SOURCE RECORDS
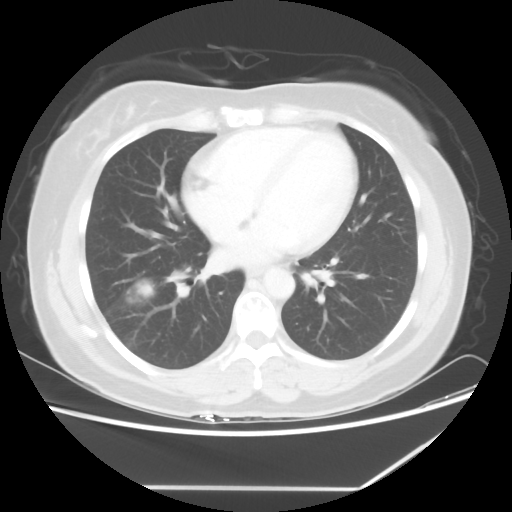
Chest CT, one axial slice; position 27 of 60 along the scan axis; 100 kVp; lung window (W 1500 / L -600 HU); 5 mm slice thickness; 512 × 512 image matrix, field of view 374 × 374 mm. Female patient, age 42 years. From the clinical record (not read from this slice): clinical TNM (as recorded): T2 N1 M0.
Structures marked on this image (rectangle marked by the reading radiologist):
- lung tumour (recorded histology: adenocarcinoma): bounding box [x1, y1, x2, y2] px = [137, 278, 150, 298]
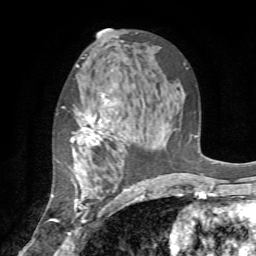
Breast MRI (dynamic contrast-enhanced), one axial slice. Slice 42 of 72 in the series (ordered by position). Cropped to one breast. Dynamic contrast-enhanced series, time point 2 of 7 at this slice position (early post-contrast). 1.5 T. TE 4.2 ms, TR 8.7 ms. 2.2 mm slice thickness. 256 × 256 image matrix, field of view 180 × 180 mm. Female patient.
Structures marked on this image (semi-automatically segmented with operator editing):
- enhancing-tissue mask used for the functional tumour volume (all voxels passing the contrast-enhancement thresholds inside the analysis volume; usually the tumour): bounding box [x1, y1, x2, y2] px = [53, 93, 135, 235]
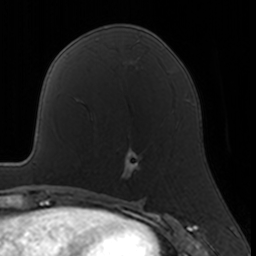
Breast MRI, one axial slice; position 78 of 160 along the scan axis; cropped to one breast; dynamic contrast-enhanced series, time point 2 of 7 at this slice position (early post-contrast); 3 T; TE 1.7 ms, TR 4 ms; 1 mm slice thickness; 256 × 256 image matrix. Female patient.
Outlined on this slice (semi-automatic segmentation, software-assisted and operator-edited):
- enhancing-tissue mask used for the functional tumour volume (all voxels passing the contrast-enhancement thresholds inside the analysis volume; usually the tumour): bounding box [x1, y1, x2, y2] px = [122, 148, 140, 176]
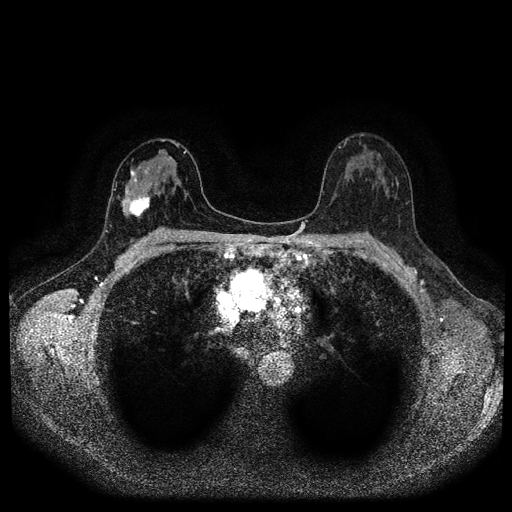
Breast MRI (dynamic contrast-enhanced, multi-phase), one axial slice. Position 61 of 116 along the scan axis. Dynamic contrast-enhanced series, time point 2 of 5 at this slice position (early post-contrast). 1.5 T. TE 2.7 ms, TR 5.4 ms. 512 × 512 image matrix, field of view 330 × 330 mm. Patient: female, 42 years.
Structures marked on this image (semi-automatic segmentation, software-assisted and operator-edited):
- breast lesion (labelled 'tumour' in the annotation; benign lesions carry a separate 'benign' label): bounding box (x1, y1, x2, y2) in pixels: (126, 194, 152, 219)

THE PROBLEM
What is needed is a word-for-word copy of the lines from the start of the data to the line with "- lung tumour", inclusive, with no pictures in it.

OUTPUT FOR THIS EXERCISE
Chest CT, one axial slice; position 27 of 60 along the scan axis; 100 kVp; lung window (W 1500 / L -600 HU); 5 mm slice thickness; 512 × 512 image matrix, field of view 374 × 374 mm. Female patient, age 42 years. From the clinical record (not read from this slice): clinical TNM (as recorded): T2 N1 M0.
Structures marked on this image (rectangle marked by the reading radiologist):
- lung tumour (recorded histology: adenocarcinoma): bounding box [x1, y1, x2, y2] px = [137, 278, 150, 298]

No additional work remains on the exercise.